### Work to be completed
Show every line in the material below in which the string "WriteLine" appears.

### Input material
:::::

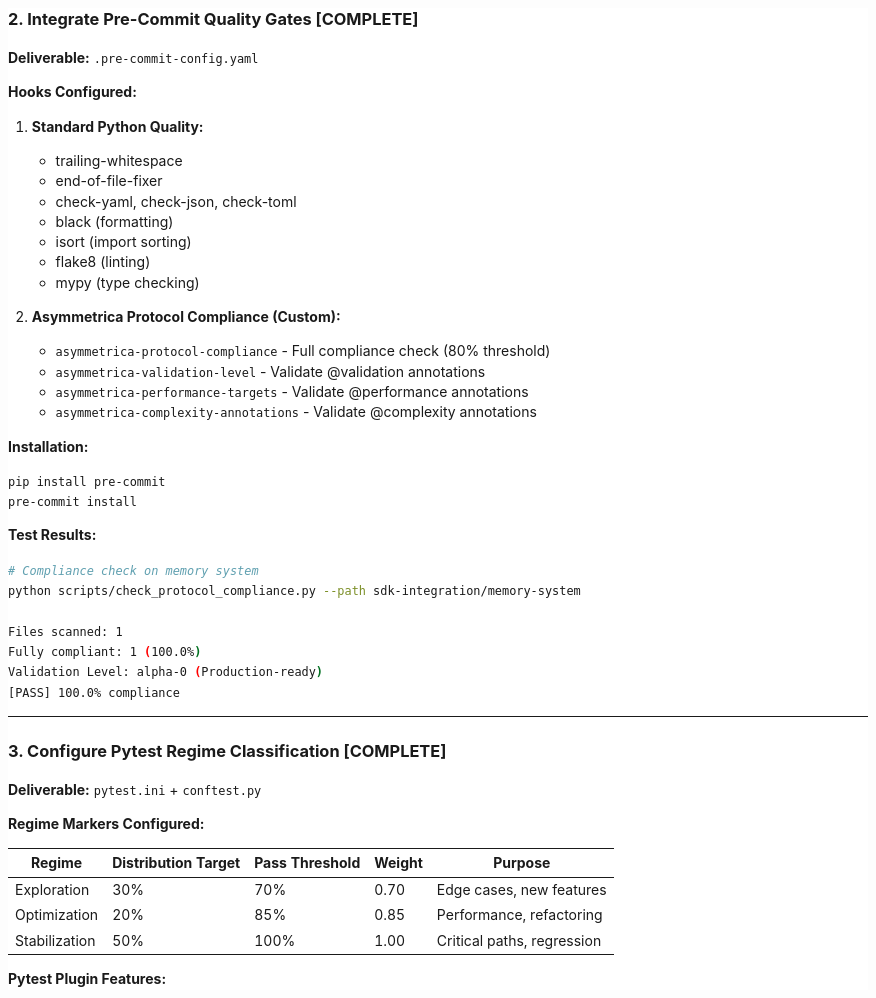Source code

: 
### 2. Integrate Pre-Commit Quality Gates [COMPLETE]

**Deliverable:** `.pre-commit-config.yaml`

**Hooks Configured:**

1. **Standard Python Quality:**
   - trailing-whitespace
   - end-of-file-fixer
   - check-yaml, check-json, check-toml
   - black (formatting)
   - isort (import sorting)
   - flake8 (linting)
   - mypy (type checking)

2. **Asymmetrica Protocol Compliance (Custom):**
   - `asymmetrica-protocol-compliance` - Full compliance check (80% threshold)
   - `asymmetrica-validation-level` - Validate @validation annotations
   - `asymmetrica-performance-targets` - Validate @performance annotations
   - `asymmetrica-complexity-annotations` - Validate @complexity annotations

**Installation:**
```bash
pip install pre-commit
pre-commit install
```

**Test Results:**
```bash
# Compliance check on memory system
python scripts/check_protocol_compliance.py --path sdk-integration/memory-system

Files scanned: 1
Fully compliant: 1 (100.0%)
Validation Level: alpha-0 (Production-ready)
[PASS] 100.0% compliance
```

---

### 3. Configure Pytest Regime Classification [COMPLETE]

**Deliverable:** `pytest.ini` + `conftest.py`

**Regime Markers Configured:**

| Regime | Distribution Target | Pass Threshold | Weight | Purpose |
|--------|---------------------|----------------|--------|---------|
| Exploration | 30% | 70% | 0.70 | Edge cases, new features |
| Optimization | 20% | 85% | 0.85 | Performance, refactoring |
| Stabilization | 50% | 100% | 1.00 | Critical paths, regression |

**Pytest Plugin Features:**

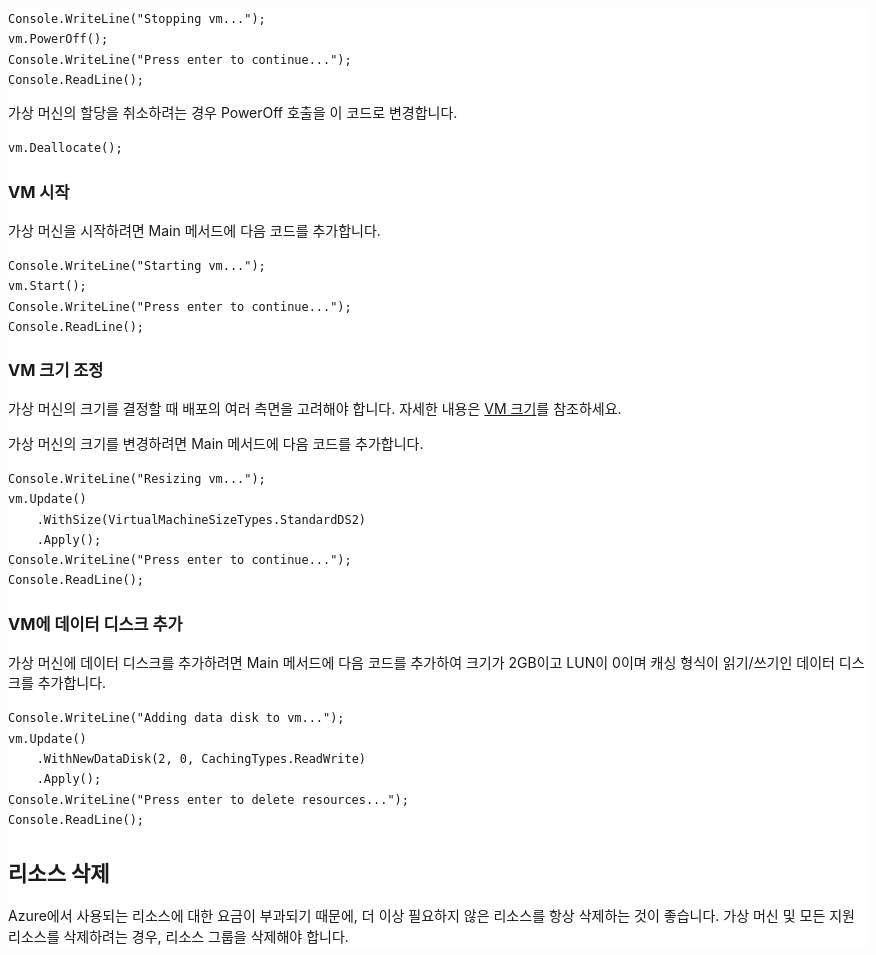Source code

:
 ```
Console.WriteLine("Stopping vm...");
vm.PowerOff();
Console.WriteLine("Press enter to continue...");
Console.ReadLine();
```

가상 머신의 할당을 취소하려는 경우 PowerOff 호출을 이 코드로 변경합니다.

```
vm.Deallocate();
```

### <a name="start-the-vm"></a>VM 시작

가상 머신을 시작하려면 Main 메서드에 다음 코드를 추가합니다.

```
Console.WriteLine("Starting vm...");
vm.Start();
Console.WriteLine("Press enter to continue...");
Console.ReadLine();
```

### <a name="resize-the-vm"></a>VM 크기 조정

가상 머신의 크기를 결정할 때 배포의 여러 측면을 고려해야 합니다. 자세한 내용은 [VM 크기](sizes.md)를 참조하세요.  

가상 머신의 크기를 변경하려면 Main 메서드에 다음 코드를 추가합니다.

```
Console.WriteLine("Resizing vm...");
vm.Update()
    .WithSize(VirtualMachineSizeTypes.StandardDS2) 
    .Apply();
Console.WriteLine("Press enter to continue...");
Console.ReadLine();
```

### <a name="add-a-data-disk-to-the-vm"></a>VM에 데이터 디스크 추가

가상 머신에 데이터 디스크를 추가하려면 Main 메서드에 다음 코드를 추가하여 크기가 2GB이고 LUN이 0이며 캐싱 형식이 읽기/쓰기인 데이터 디스크를 추가합니다.

```
Console.WriteLine("Adding data disk to vm...");
vm.Update()
    .WithNewDataDisk(2, 0, CachingTypes.ReadWrite) 
    .Apply();
Console.WriteLine("Press enter to delete resources...");
Console.ReadLine();
```

## <a name="delete-resources"></a>리소스 삭제

Azure에서 사용되는 리소스에 대한 요금이 부과되기 때문에, 더 이상 필요하지 않은 리소스를 항상 삭제하는 것이 좋습니다. 가상 머신 및 모든 지원 리소스를 삭제하려는 경우, 리소스 그룹을 삭제해야 합니다.
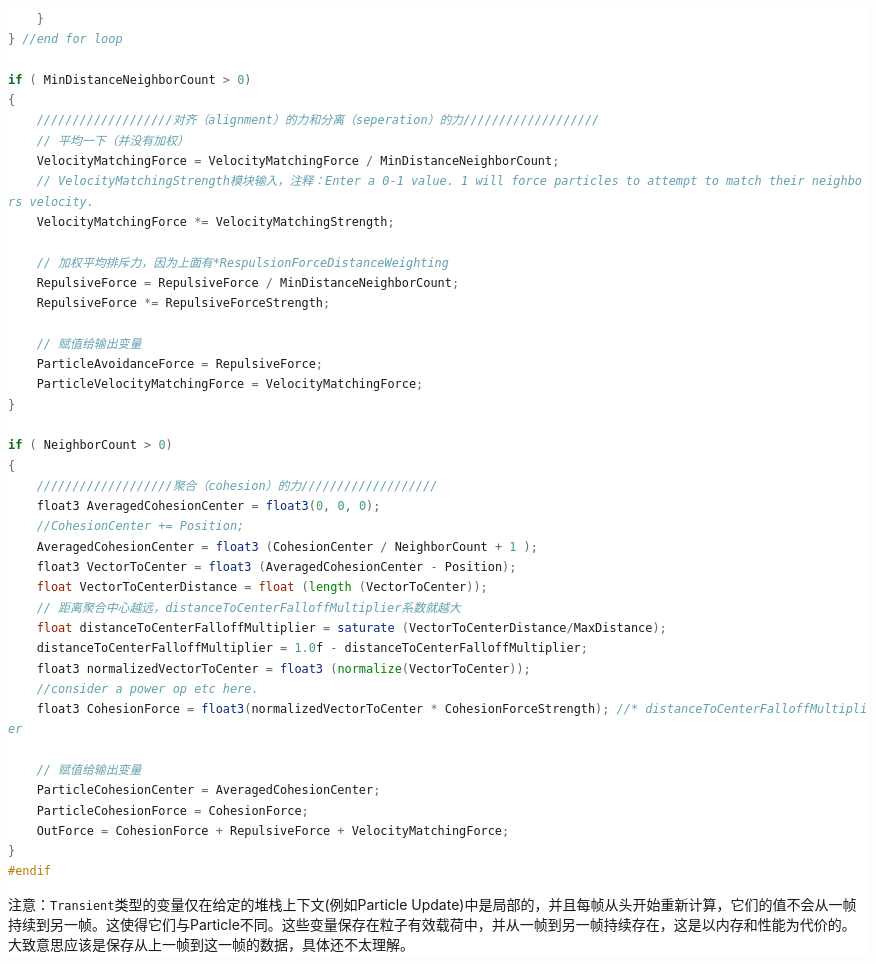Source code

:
 ```glsl
	}
} //end for loop

if ( MinDistanceNeighborCount > 0)
{
	///////////////////对齐（alignment）的力和分离（seperation）的力///////////////////
    // 平均一下（并没有加权）
	VelocityMatchingForce = VelocityMatchingForce / MinDistanceNeighborCount;
    // VelocityMatchingStrength模块输入，注释：Enter a 0-1 value. 1 will force particles to attempt to match their neighbors velocity. 
	VelocityMatchingForce *= VelocityMatchingStrength;
    
    // 加权平均排斥力，因为上面有*RespulsionForceDistanceWeighting
	RepulsiveForce = RepulsiveForce / MinDistanceNeighborCount;
	RepulsiveForce *= RepulsiveForceStrength;

    // 赋值给输出变量
	ParticleAvoidanceForce = RepulsiveForce;
	ParticleVelocityMatchingForce = VelocityMatchingForce;
}

if ( NeighborCount > 0)
{
    ///////////////////聚合（cohesion）的力///////////////////
	float3 AveragedCohesionCenter = float3(0, 0, 0);
	//CohesionCenter += Position; 
	AveragedCohesionCenter = float3 (CohesionCenter / NeighborCount + 1 );
	float3 VectorToCenter = float3 (AveragedCohesionCenter - Position);
	float VectorToCenterDistance = float (length (VectorToCenter));
    // 距离聚合中心越远，distanceToCenterFalloffMultiplier系数就越大
	float distanceToCenterFalloffMultiplier = saturate (VectorToCenterDistance/MaxDistance);
	distanceToCenterFalloffMultiplier = 1.0f - distanceToCenterFalloffMultiplier;
	float3 normalizedVectorToCenter = float3 (normalize(VectorToCenter)); 
	//consider a power op etc here.
	float3 CohesionForce = float3(normalizedVectorToCenter * CohesionForceStrength); //* distanceToCenterFalloffMultiplier

    // 赋值给输出变量
	ParticleCohesionCenter = AveragedCohesionCenter;
	ParticleCohesionForce = CohesionForce;
	OutForce = CohesionForce + RepulsiveForce + VelocityMatchingForce;
}
#endif
```

注意：`Transient`类型的变量仅在给定的堆栈上下文(例如Particle Update)中是局部的，并且每帧从头开始重新计算，它们的值不会从一帧持续到另一帧。这使得它们与Particle不同。这些变量保存在粒子有效载荷中，并从一帧到另一帧持续存在，这是以内存和性能为代价的。大致意思应该是保存从上一帧到这一帧的数据，具体还不太理解。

:::::

### Exercise solution
Console.WriteLine("Stopping vm...");
Console.WriteLine("Press enter to continue...");
Console.WriteLine("Starting vm...");
Console.WriteLine("Press enter to continue...");
Console.WriteLine("Resizing vm...");
Console.WriteLine("Press enter to continue...");
Console.WriteLine("Adding data disk to vm...");
Console.WriteLine("Press enter to delete resources...");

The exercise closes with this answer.